I have already reported on The Novelry’s new $100,000 prize, The Next Big Story. But as the prize closes this month (on July 31) and as Publishers Weekly thinks it worthy of a reminder, I thought it worth doing likewise. After all, $100,000 is not to be sniffed at. And the prize, which has a $15 entry fee, has some other ticks in its favor.

ALLi News Editor Dan Holloway
One of those is that all the entries will be read and assessed by what The Novelry claims are its in-house readers before the shortlist heads to the celebrity judges—thus bypassing any popular vote or algorithmic assessment.
It also looks like it is on the lookout for books people who love reading will love to read, rather than ones with their sights set on an audience of critics. Entries should consist of the first 1,500 words of a novel.
Google’s AI Summaries May Shrink Site Traffic
Meanwhile, in the world of AI, traffic to websites looks set to take a further hit from Google. This comes from Google Discover, its Android and iOS news feed. Rather than linking to individual stories from individual sources, it will deliver AI-generated summaries that are an amalgamation from different places. It will carry a single list of the platforms cited, rather than a story-by-story list.
Age Verification and the New Online Safety Act
The other big news from the tech world is that the UK’s new Online Safety Act (OSA) is starting to have an impact on who accesses web content and how in the UK. The OSA, as I have been reporting for a few years now, aims to prevent children from being exposed to content that is “legal but harmful.”
Unsurprisingly, it has been controversial in many circles—because of concerns about who gets to decide what that content is, and primarily because sites that contain such content are being required to roll out age verification to allow people to view it.
And that’s where it affects us as writers.
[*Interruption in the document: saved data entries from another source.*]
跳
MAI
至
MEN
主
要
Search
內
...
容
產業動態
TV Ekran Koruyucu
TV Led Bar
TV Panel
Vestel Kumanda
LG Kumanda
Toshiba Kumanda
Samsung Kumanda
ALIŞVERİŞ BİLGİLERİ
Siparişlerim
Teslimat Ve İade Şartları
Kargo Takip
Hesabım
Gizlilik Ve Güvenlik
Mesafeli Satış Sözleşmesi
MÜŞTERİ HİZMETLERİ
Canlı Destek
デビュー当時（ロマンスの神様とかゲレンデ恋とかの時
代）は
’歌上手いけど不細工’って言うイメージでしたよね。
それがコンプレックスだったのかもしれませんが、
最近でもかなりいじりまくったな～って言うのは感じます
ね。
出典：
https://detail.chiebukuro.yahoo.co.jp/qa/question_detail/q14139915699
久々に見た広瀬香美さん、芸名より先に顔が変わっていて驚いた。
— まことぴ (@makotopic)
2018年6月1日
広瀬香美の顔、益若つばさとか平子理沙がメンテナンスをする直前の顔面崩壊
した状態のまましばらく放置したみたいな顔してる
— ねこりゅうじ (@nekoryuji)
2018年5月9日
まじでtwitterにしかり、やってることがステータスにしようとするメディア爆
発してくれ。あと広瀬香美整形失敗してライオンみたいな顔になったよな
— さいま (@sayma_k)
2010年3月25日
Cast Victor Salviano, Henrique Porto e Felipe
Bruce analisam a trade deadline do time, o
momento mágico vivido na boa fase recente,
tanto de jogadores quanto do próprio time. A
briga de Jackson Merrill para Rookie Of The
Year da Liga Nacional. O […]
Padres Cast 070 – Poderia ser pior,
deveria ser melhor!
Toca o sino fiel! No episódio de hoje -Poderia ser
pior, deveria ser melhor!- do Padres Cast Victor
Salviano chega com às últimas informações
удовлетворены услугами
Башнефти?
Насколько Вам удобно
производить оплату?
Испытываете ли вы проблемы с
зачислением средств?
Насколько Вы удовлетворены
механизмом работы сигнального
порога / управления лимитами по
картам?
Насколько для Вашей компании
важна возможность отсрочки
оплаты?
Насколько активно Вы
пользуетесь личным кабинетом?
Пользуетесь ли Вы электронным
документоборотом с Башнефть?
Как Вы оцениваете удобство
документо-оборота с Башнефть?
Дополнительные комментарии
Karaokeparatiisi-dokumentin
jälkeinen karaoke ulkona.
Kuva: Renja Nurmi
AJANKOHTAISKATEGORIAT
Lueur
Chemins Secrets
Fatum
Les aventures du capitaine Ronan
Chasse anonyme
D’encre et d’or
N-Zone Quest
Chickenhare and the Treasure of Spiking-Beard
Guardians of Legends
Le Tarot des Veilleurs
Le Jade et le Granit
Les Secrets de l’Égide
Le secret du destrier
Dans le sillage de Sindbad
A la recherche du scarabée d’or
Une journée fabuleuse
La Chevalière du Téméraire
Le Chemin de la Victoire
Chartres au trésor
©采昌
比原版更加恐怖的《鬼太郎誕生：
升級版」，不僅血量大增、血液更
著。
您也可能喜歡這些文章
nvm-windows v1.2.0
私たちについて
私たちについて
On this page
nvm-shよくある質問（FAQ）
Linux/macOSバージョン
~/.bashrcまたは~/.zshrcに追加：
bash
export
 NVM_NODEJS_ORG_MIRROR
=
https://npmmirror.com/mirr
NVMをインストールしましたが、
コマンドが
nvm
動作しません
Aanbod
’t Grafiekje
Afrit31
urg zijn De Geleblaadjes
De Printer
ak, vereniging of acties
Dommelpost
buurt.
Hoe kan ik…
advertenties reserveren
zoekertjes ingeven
Because if a government decides our material is unsuitable for children, in theory the platform where it is hosted will be required to verify reader age.
And many people are nervous about that, because it will surely be a question of what happens when—not if—people’s personal ID documents get leaked or hacked.
This week, I came across the first news of a large site—no less than Reddit—putting content behind such a verification wall.